BEGIN MATERIAL PROVIDED

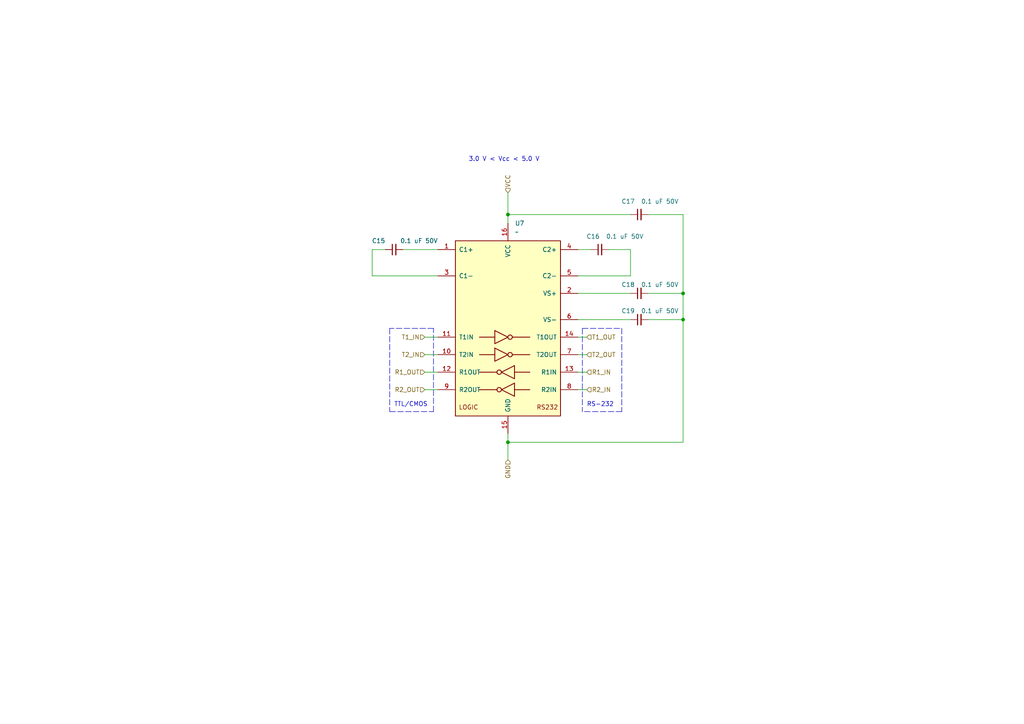
<source format=kicad_sch>
(kicad_sch (version 20211123) (generator eeschema)

  (uuid 40d226c4-132f-4459-a669-64522a920399)

  (paper "A4")

  (title_block
    (title "Sparkfun MAX3232")
    (company "Guatek")
  )

  

  (junction (at 198.12 92.71) (diameter 0) (color 0 0 0 0)
    (uuid 191a8e2f-3f65-419d-9122-e994432abf99)
  )
  (junction (at 147.32 62.23) (diameter 0) (color 0 0 0 0)
    (uuid 412f30e0-a2d9-4f52-b3a9-51a603ba25c1)
  )
  (junction (at 147.32 128.27) (diameter 0) (color 0 0 0 0)
    (uuid 7656920c-e95b-4caf-9f01-b931e9217beb)
  )
  (junction (at 198.12 85.09) (diameter 0) (color 0 0 0 0)
    (uuid d5c75500-4c52-48de-836c-db88efa4d50f)
  )

  (wire (pts (xy 167.64 92.71) (xy 182.88 92.71))
    (stroke (width 0) (type default) (color 0 0 0 0))
    (uuid 056d904b-ccee-405a-bd19-690144edd5dc)
  )
  (wire (pts (xy 176.53 72.39) (xy 182.88 72.39))
    (stroke (width 0) (type default) (color 0 0 0 0))
    (uuid 0b58c211-86e1-4b5e-a8c9-7206a54a9660)
  )
  (polyline (pts (xy 168.91 95.25) (xy 168.91 119.38))
    (stroke (width 0) (type default) (color 0 0 0 0))
    (uuid 10cf5ceb-9074-43ac-8c41-1059ae246330)
  )

  (wire (pts (xy 147.32 62.23) (xy 147.32 64.77))
    (stroke (width 0) (type default) (color 0 0 0 0))
    (uuid 222b73fa-5f4a-4363-bfa5-604eaa6c9906)
  )
  (wire (pts (xy 147.32 55.88) (xy 147.32 62.23))
    (stroke (width 0) (type default) (color 0 0 0 0))
    (uuid 28f41c67-d0b2-4c27-bf18-78c457e1ea1f)
  )
  (wire (pts (xy 167.64 97.79) (xy 170.18 97.79))
    (stroke (width 0) (type default) (color 0 0 0 0))
    (uuid 29de2e8b-cf09-47d5-b55a-a0b0ee1275b1)
  )
  (wire (pts (xy 187.96 62.23) (xy 198.12 62.23))
    (stroke (width 0) (type default) (color 0 0 0 0))
    (uuid 3314bb3a-cf4b-492e-879b-c8fbc41fc112)
  )
  (wire (pts (xy 167.64 113.03) (xy 170.18 113.03))
    (stroke (width 0) (type default) (color 0 0 0 0))
    (uuid 3ae7a239-bf5c-4408-af96-832695c9c278)
  )
  (polyline (pts (xy 168.91 95.25) (xy 180.34 95.25))
    (stroke (width 0) (type default) (color 0 0 0 0))
    (uuid 40451333-b905-43da-ace0-ac867ef7e8b3)
  )

  (wire (pts (xy 123.19 102.87) (xy 127 102.87))
    (stroke (width 0) (type default) (color 0 0 0 0))
    (uuid 43977049-7af4-4880-b8b0-79a27cc424b3)
  )
  (polyline (pts (xy 180.34 95.25) (xy 180.34 119.38))
    (stroke (width 0) (type default) (color 0 0 0 0))
    (uuid 4861c502-9846-4295-8128-3c75442fdea3)
  )

  (wire (pts (xy 187.96 85.09) (xy 198.12 85.09))
    (stroke (width 0) (type default) (color 0 0 0 0))
    (uuid 55248e6b-f52b-4185-94b0-b4f70d6bef18)
  )
  (polyline (pts (xy 113.03 119.38) (xy 125.73 119.38))
    (stroke (width 0) (type default) (color 0 0 0 0))
    (uuid 63c66f7e-5614-4793-b470-0fa68cdefd91)
  )

  (wire (pts (xy 182.88 80.01) (xy 182.88 72.39))
    (stroke (width 0) (type default) (color 0 0 0 0))
    (uuid 63df63fc-d2d8-4dbb-ab40-2a6d8132dedb)
  )
  (wire (pts (xy 107.95 80.01) (xy 107.95 72.39))
    (stroke (width 0) (type default) (color 0 0 0 0))
    (uuid 677f92fe-7641-4566-9703-37290085c725)
  )
  (wire (pts (xy 123.19 97.79) (xy 127 97.79))
    (stroke (width 0) (type default) (color 0 0 0 0))
    (uuid 6a8fe7dc-7fec-4662-989c-41344c356269)
  )
  (wire (pts (xy 147.32 128.27) (xy 198.12 128.27))
    (stroke (width 0) (type default) (color 0 0 0 0))
    (uuid 6b9fd4c8-9995-437c-9054-a40edb9fd886)
  )
  (wire (pts (xy 123.19 107.95) (xy 127 107.95))
    (stroke (width 0) (type default) (color 0 0 0 0))
    (uuid 7a9290d1-1995-4658-8b49-011b528e9f83)
  )
  (wire (pts (xy 167.64 72.39) (xy 171.45 72.39))
    (stroke (width 0) (type default) (color 0 0 0 0))
    (uuid 7b1353ad-2559-4b67-9a4c-5a3ebe8fc4f0)
  )
  (wire (pts (xy 147.32 128.27) (xy 147.32 133.35))
    (stroke (width 0) (type default) (color 0 0 0 0))
    (uuid 7cffd8ed-927d-4d90-a3c7-b726acdb5b2f)
  )
  (polyline (pts (xy 180.34 119.38) (xy 168.91 119.38))
    (stroke (width 0) (type default) (color 0 0 0 0))
    (uuid 7f9f8d2a-345c-412d-94a0-3ce49108f05b)
  )
  (polyline (pts (xy 113.03 95.25) (xy 113.03 119.38))
    (stroke (width 0) (type default) (color 0 0 0 0))
    (uuid 88ada37c-52ae-40c1-915f-ac776f91aaf0)
  )

  (wire (pts (xy 167.64 107.95) (xy 170.18 107.95))
    (stroke (width 0) (type default) (color 0 0 0 0))
    (uuid 946e39cf-8a10-459f-811e-f5df0d3783b1)
  )
  (wire (pts (xy 107.95 72.39) (xy 111.76 72.39))
    (stroke (width 0) (type default) (color 0 0 0 0))
    (uuid a87fe68f-9a68-4c58-b6e6-60147f2fbb8d)
  )
  (wire (pts (xy 187.96 92.71) (xy 198.12 92.71))
    (stroke (width 0) (type default) (color 0 0 0 0))
    (uuid a98444ba-31b0-40ac-af92-d96cb9ca5b7b)
  )
  (wire (pts (xy 123.19 113.03) (xy 127 113.03))
    (stroke (width 0) (type default) (color 0 0 0 0))
    (uuid b4b6a71c-f409-4789-b894-f8d8eef489a4)
  )
  (wire (pts (xy 127 80.01) (xy 107.95 80.01))
    (stroke (width 0) (type default) (color 0 0 0 0))
    (uuid b7b0b2d0-2479-43ea-8412-e9fdd7010c3d)
  )
  (wire (pts (xy 147.32 125.73) (xy 147.32 128.27))
    (stroke (width 0) (type default) (color 0 0 0 0))
    (uuid b9e9d11f-f83a-477e-95bc-c829b79bb1d6)
  )
  (wire (pts (xy 167.64 85.09) (xy 182.88 85.09))
    (stroke (width 0) (type default) (color 0 0 0 0))
    (uuid bbfead43-3bf5-4148-83f7-f6a7b59acfcb)
  )
  (polyline (pts (xy 125.73 95.25) (xy 113.03 95.25))
    (stroke (width 0) (type default) (color 0 0 0 0))
    (uuid c2be8e88-9242-4feb-a828-dc9779d39446)
  )

  (wire (pts (xy 167.64 102.87) (xy 170.18 102.87))
    (stroke (width 0) (type default) (color 0 0 0 0))
    (uuid c9b9c375-7bc5-4f41-9768-ac7f294b3686)
  )
  (wire (pts (xy 116.84 72.39) (xy 127 72.39))
    (stroke (width 0) (type default) (color 0 0 0 0))
    (uuid e34a2aed-c69b-47a9-a809-59769db74492)
  )
  (wire (pts (xy 198.12 62.23) (xy 198.12 85.09))
    (stroke (width 0) (type default) (color 0 0 0 0))
    (uuid e5bc8d94-a82c-41eb-83cd-3eac362c0c75)
  )
  (wire (pts (xy 182.88 62.23) (xy 147.32 62.23))
    (stroke (width 0) (type default) (color 0 0 0 0))
    (uuid e6870b49-f82c-4b35-9099-334301ff49dd)
  )
  (polyline (pts (xy 125.73 119.38) (xy 125.73 95.25))
    (stroke (width 0) (type default) (color 0 0 0 0))
    (uuid e7e68850-3b33-4f7f-bb84-16e577226ca8)
  )

  (wire (pts (xy 198.12 92.71) (xy 198.12 128.27))
    (stroke (width 0) (type default) (color 0 0 0 0))
    (uuid ed548cf8-fca2-4d68-919f-42a04b9c82e7)
  )
  (wire (pts (xy 198.12 85.09) (xy 198.12 92.71))
    (stroke (width 0) (type default) (color 0 0 0 0))
    (uuid f8b85163-ae66-48c4-a749-bac71f3fb45c)
  )
  (wire (pts (xy 167.64 80.01) (xy 182.88 80.01))
    (stroke (width 0) (type default) (color 0 0 0 0))
    (uuid f9be8016-c12b-4f60-b61c-3ac2075641e4)
  )

  (text "TTL/CMOS" (at 114.3 118.11 0)
    (effects (font (size 1.27 1.27)) (justify left bottom))
    (uuid 9afc1008-009a-4b85-b81a-bbd55a1ef72d)
  )
  (text "3.0 V < Vcc < 5.0 V" (at 135.89 46.99 0)
    (effects (font (size 1.27 1.27)) (justify left bottom))
    (uuid a637799a-8839-4ebb-a76d-8037d6cccafa)
  )
  (text "RS-232" (at 170.18 118.11 0)
    (effects (font (size 1.27 1.27)) (justify left bottom))
    (uuid bac3c2b8-b03a-4aba-bb21-290e4e2d2951)
  )

  (hierarchical_label "T1_IN" (shape input) (at 123.19 97.79 180)
    (effects (font (size 1.27 1.27)) (justify right))
    (uuid 18c3df84-5a5d-4780-8c98-b18195be85ad)
  )
  (hierarchical_label "VCC" (shape input) (at 147.32 55.88 90)
    (effects (font (size 1.27 1.27)) (justify left))
    (uuid 27a84a39-6bf2-4714-b862-0f3dd127ccce)
  )
  (hierarchical_label "R2_IN" (shape input) (at 170.18 113.03 0)
    (effects (font (size 1.27 1.27)) (justify left))
    (uuid 316c44e7-5b18-484d-912a-769776d3c2ce)
  )
  (hierarchical_label "R1_OUT" (shape input) (at 123.19 107.95 180)
    (effects (font (size 1.27 1.27)) (justify right))
    (uuid 6e544c5b-ac47-4d22-a00d-ce2e4b2c2315)
  )
  (hierarchical_label "R2_OUT" (shape input) (at 123.19 113.03 180)
    (effects (font (size 1.27 1.27)) (justify right))
    (uuid b42fdebb-342a-4417-8f91-920392b68fd9)
  )
  (hierarchical_label "T2_OUT" (shape input) (at 170.18 102.87 0)
    (effects (font (size 1.27 1.27)) (justify left))
    (uuid c7a51fff-264f-4b21-837f-8947c8714959)
  )
  (hierarchical_label "R1_IN" (shape input) (at 170.18 107.95 0)
    (effects (font (size 1.27 1.27)) (justify left))
    (uuid cb1bcf91-c7d8-4f42-aec9-8a12549e7011)
  )
  (hierarchical_label "T2_IN" (shape input) (at 123.19 102.87 180)
    (effects (font (size 1.27 1.27)) (justify right))
    (uuid ce399937-e95c-41d9-b363-34b686630d62)
  )
  (hierarchical_label "T1_OUT" (shape input) (at 170.18 97.79 0)
    (effects (font (size 1.27 1.27)) (justify left))
    (uuid f3bf6132-c3a0-4193-af36-27acb41ead2b)
  )
  (hierarchical_label "GND" (shape input) (at 147.32 133.35 270)
    (effects (font (size 1.27 1.27)) (justify right))
    (uuid f7b89a0c-cfc6-4aa1-8055-f533ddd1cb78)
  )

  (symbol (lib_id "Device:C_Small") (at 185.42 62.23 90) (unit 1)
    (in_bom yes) (on_board yes)
    (uuid 2eff12b8-0901-49f2-a7c5-e555bae26f31)
    (property "Reference" "C17" (id 0) (at 184.15 58.42 90)
      (effects (font (size 1.27 1.27)) (justify left))
    )
    (property "Value" "0.1 uF 50V" (id 1) (at 196.85 58.42 90)
      (effects (font (size 1.27 1.27)) (justify left))
    )
    (property "Footprint" "Capacitor_SMD:C_0603_1608Metric_Pad1.08x0.95mm_HandSolder" (id 2) (at 185.42 62.23 0)
      (effects (font (size 1.27 1.27)) hide)
    )
    (property "Datasheet" "https://api.kemet.com/component-edge/download/datasheet/C0603C104M5RACTU.pdf" (id 3) (at 185.42 62.23 0)
      (effects (font (size 1.27 1.27)) hide)
    )
    (property "Part Number" "C0603C104M5RACTU" (id 4) (at 185.42 62.23 0)
      (effects (font (size 1.27 1.27)) hide)
    )
    (property "Supplier" "Digikey" (id 5) (at 185.42 62.23 0)
      (effects (font (size 1.27 1.27)) hide)
    )
    (property "Link" "https://www.digikey.com/product-detail/en/kemet/C0603C104M5RACTU/399-7845-1-ND/3471568" (id 6) (at 185.42 62.23 0)
      (effects (font (size 1.27 1.27)) hide)
    )
    (pin "1" (uuid be7bebf2-af42-4fe1-a017-33c8695d0e0c))
    (pin "2" (uuid aa75c487-b287-42a5-a0f4-1cf6eae70eeb))
  )

  (symbol (lib_id "Device:C_Small") (at 114.3 72.39 90) (unit 1)
    (in_bom yes) (on_board yes)
    (uuid 3007c622-8544-432f-ab62-141b9e619b82)
    (property "Reference" "C15" (id 0) (at 111.76 69.85 90)
      (effects (font (size 1.27 1.27)) (justify left))
    )
    (property "Value" "0.1 uF 50V" (id 1) (at 127 69.85 90)
      (effects (font (size 1.27 1.27)) (justify left))
    )
    (property "Footprint" "Capacitor_SMD:C_0603_1608Metric_Pad1.08x0.95mm_HandSolder" (id 2) (at 114.3 72.39 0)
      (effects (font (size 1.27 1.27)) hide)
    )
    (property "Datasheet" "https://api.kemet.com/component-edge/download/datasheet/C0603C104M5RACTU.pdf" (id 3) (at 114.3 72.39 0)
      (effects (font (size 1.27 1.27)) hide)
    )
    (property "Part Number" "C0603C104M5RACTU" (id 4) (at 114.3 72.39 0)
      (effects (font (size 1.27 1.27)) hide)
    )
    (property "Supplier" "Digikey" (id 5) (at 114.3 72.39 0)
      (effects (font (size 1.27 1.27)) hide)
    )
    (property "Link" "https://www.digikey.com/product-detail/en/kemet/C0603C104M5RACTU/399-7845-1-ND/3471568" (id 6) (at 114.3 72.39 0)
      (effects (font (size 1.27 1.27)) hide)
    )
    (pin "1" (uuid 2cff21f9-4efa-4cbb-9389-105c6fb8b03f))
    (pin "2" (uuid a7279370-b17b-46e2-a8af-8f66ab84bd00))
  )

  (symbol (lib_id "Interface_UART:MAX3232") (at 147.32 95.25 0) (unit 1)
    (in_bom yes) (on_board yes) (fields_autoplaced)
    (uuid 5ebdcf6b-4fe4-4e20-a6aa-af497209be8d)
    (property "Reference" "U7" (id 0) (at 149.3394 64.77 0)
      (effects (font (size 1.27 1.27)) (justify left))
    )
    (property "Value" "~" (id 1) (at 149.3394 67.31 0)
      (effects (font (size 1.27 1.27)) (justify left))
    )
    (property "Footprint" "Package_SO:SOIC-16W_7.5x10.3mm_P1.27mm" (id 2) (at 148.59 121.92 0)
      (effects (font (size 1.27 1.27)) (justify left) hide)
    )
    (property "Datasheet" "https://assets.maxlinear.com/web/documents/sipex/datasheets/sp3222e_sp3232e.pdf" (id 3) (at 147.32 92.71 0)
      (effects (font (size 1.27 1.27)) hide)
    )
    (property "Supplier" "Digikey" (id 4) (at 147.32 95.25 0)
      (effects (font (size 1.27 1.27)) hide)
    )
    (property "Link" "https://www.digikey.com/en/products/detail/SP3232ECT-L-TR/1016-1804-1-ND/3586521?curr=usd&utm_campaign=buynow&utm_medium=aggregator&utm_source=octopart" (id 5) (at 147.32 95.25 0)
      (effects (font (size 1.27 1.27)) hide)
    )
    (property "Part Number" "SP3232ECT-L/TR" (id 6) (at 147.32 95.25 0)
      (effects (font (size 1.27 1.27)) hide)
    )
    (pin "1" (uuid 9e3aa932-ce8a-4c2a-9eb6-4bf5da2a4a6e))
    (pin "10" (uuid 7060d527-2db2-4b50-85bb-e2fd56a04a90))
    (pin "11" (uuid 3b4c6680-4692-427c-9e7c-b82bbdf5f9e7))
    (pin "12" (uuid ce2046dd-0f8c-41e3-8454-763dd3c8c3b7))
    (pin "13" (uuid 3237b443-16f6-4cc0-b678-e7963416312d))
    (pin "14" (uuid d46a54b6-2170-461d-bf00-e670e1f46ea3))
    (pin "15" (uuid 79737dbd-6c86-4447-b92c-1266fdb69143))
    (pin "16" (uuid d78cc329-1f3f-4e1f-a2b4-78847f2b5e70))
    (pin "2" (uuid e3c766b3-cf28-4a7e-8c26-db83c7571dde))
    (pin "3" (uuid 74e1d3df-c5a5-43c8-8296-83305789c2e4))
    (pin "4" (uuid 1598549f-c5c2-47fe-b094-b2c9f5b2fac8))
    (pin "5" (uuid 92df5c3e-2fc9-4c38-9cd3-43990d858d27))
    (pin "6" (uuid 7788406a-9479-4890-9663-66051ad3a0ef))
    (pin "7" (uuid 1ae85dcf-e62d-475a-ae6b-de00ec3de8ab))
    (pin "8" (uuid 0a15e72b-2cdc-460e-a1f3-7f82f61c30ca))
    (pin "9" (uuid d3bef4e7-7073-42f8-ad68-e0aa80539a9a))
  )

  (symbol (lib_id "Device:C_Small") (at 173.99 72.39 90) (unit 1)
    (in_bom yes) (on_board yes)
    (uuid 86adeead-c4d3-46bc-8f59-833a6e0d723c)
    (property "Reference" "C16" (id 0) (at 173.99 68.58 90)
      (effects (font (size 1.27 1.27)) (justify left))
    )
    (property "Value" "0.1 uF 50V" (id 1) (at 186.69 68.58 90)
      (effects (font (size 1.27 1.27)) (justify left))
    )
    (property "Footprint" "Capacitor_SMD:C_0603_1608Metric_Pad1.08x0.95mm_HandSolder" (id 2) (at 173.99 72.39 0)
      (effects (font (size 1.27 1.27)) hide)
    )
    (property "Datasheet" "https://api.kemet.com/component-edge/download/datasheet/C0603C104M5RACTU.pdf" (id 3) (at 173.99 72.39 0)
      (effects (font (size 1.27 1.27)) hide)
    )
    (property "Part Number" "C0603C104M5RACTU" (id 4) (at 173.99 72.39 0)
      (effects (font (size 1.27 1.27)) hide)
    )
    (property "Supplier" "Digikey" (id 5) (at 173.99 72.39 0)
      (effects (font (size 1.27 1.27)) hide)
    )
    (property "Link" "https://www.digikey.com/product-detail/en/kemet/C0603C104M5RACTU/399-7845-1-ND/3471568" (id 6) (at 173.99 72.39 0)
      (effects (font (size 1.27 1.27)) hide)
    )
    (pin "1" (uuid 56dc7f5c-ebe5-48cc-9c23-75ed4dd459b0))
    (pin "2" (uuid a9d4fcca-fa64-45ae-8ea2-a79947bb8188))
  )

  (symbol (lib_id "Device:C_Small") (at 185.42 92.71 90) (unit 1)
    (in_bom yes) (on_board yes)
    (uuid bd46d41d-49f8-40ce-8587-3881ba0955c5)
    (property "Reference" "C19" (id 0) (at 184.15 90.17 90)
      (effects (font (size 1.27 1.27)) (justify left))
    )
    (property "Value" "0.1 uF 50V" (id 1) (at 196.85 90.17 90)
      (effects (font (size 1.27 1.27)) (justify left))
    )
    (property "Footprint" "Capacitor_SMD:C_0603_1608Metric_Pad1.08x0.95mm_HandSolder" (id 2) (at 185.42 92.71 0)
      (effects (font (size 1.27 1.27)) hide)
    )
    (property "Datasheet" "https://api.kemet.com/component-edge/download/datasheet/C0603C104M5RACTU.pdf" (id 3) (at 185.42 92.71 0)
      (effects (font (size 1.27 1.27)) hide)
    )
    (property "Part Number" "C0603C104M5RACTU" (id 4) (at 185.42 92.71 0)
      (effects (font (size 1.27 1.27)) hide)
    )
    (property "Supplier" "Digikey" (id 5) (at 185.42 92.71 0)
      (effects (font (size 1.27 1.27)) hide)
    )
    (property "Link" "https://www.digikey.com/product-detail/en/kemet/C0603C104M5RACTU/399-7845-1-ND/3471568" (id 6) (at 185.42 92.71 0)
      (effects (font (size 1.27 1.27)) hide)
    )
    (pin "1" (uuid 0ebc2874-d5dc-4a53-949e-751809086d09))
    (pin "2" (uuid 8f8065c3-dcb6-4006-b9ea-952b474a9af0))
  )

  (symbol (lib_id "Device:C_Small") (at 185.42 85.09 90) (unit 1)
    (in_bom yes) (on_board yes)
    (uuid eedff4b9-ab2b-4162-a775-129b2eb50f0c)
    (property "Reference" "C18" (id 0) (at 184.15 82.55 90)
      (effects (font (size 1.27 1.27)) (justify left))
    )
    (property "Value" "0.1 uF 50V" (id 1) (at 196.85 82.55 90)
      (effects (font (size 1.27 1.27)) (justify left))
    )
    (property "Footprint" "Capacitor_SMD:C_0603_1608Metric_Pad1.08x0.95mm_HandSolder" (id 2) (at 185.42 85.09 0)
      (effects (font (size 1.27 1.27)) hide)
    )
    (property "Datasheet" "https://api.kemet.com/component-edge/download/datasheet/C0603C104M5RACTU.pdf" (id 3) (at 185.42 85.09 0)
      (effects (font (size 1.27 1.27)) hide)
    )
    (property "Part Number" "C0603C104M5RACTU" (id 4) (at 185.42 85.09 0)
      (effects (font (size 1.27 1.27)) hide)
    )
    (property "Supplier" "Digikey" (id 5) (at 185.42 85.09 0)
      (effects (font (size 1.27 1.27)) hide)
    )
    (property "Link" "https://www.digikey.com/product-detail/en/kemet/C0603C104M5RACTU/399-7845-1-ND/3471568" (id 6) (at 185.42 85.09 0)
      (effects (font (size 1.27 1.27)) hide)
    )
    (pin "1" (uuid c1a1488a-0d7c-4d3d-83dc-b923a96315ed))
    (pin "2" (uuid b72f99eb-99ee-4f8b-8ff6-dc9ca7c8fc82))
  )
)

</source>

END MATERIAL PROVIDED

Of the entries listed above, reproduce only the lines starting at the line containing "3) (at 185.42 62.23 0)" and ending at the line containing "4) (at 185.42 62.23 0)". Include both, exactly as they stand.

    (property "Datasheet" "https://api.kemet.com/component-edge/download/datasheet/C0603C104M5RACTU.pdf" (id 3) (at 185.42 62.23 0)
      (effects (font (size 1.27 1.27)) hide)
    )
    (property "Part Number" "C0603C104M5RACTU" (id 4) (at 185.42 62.23 0)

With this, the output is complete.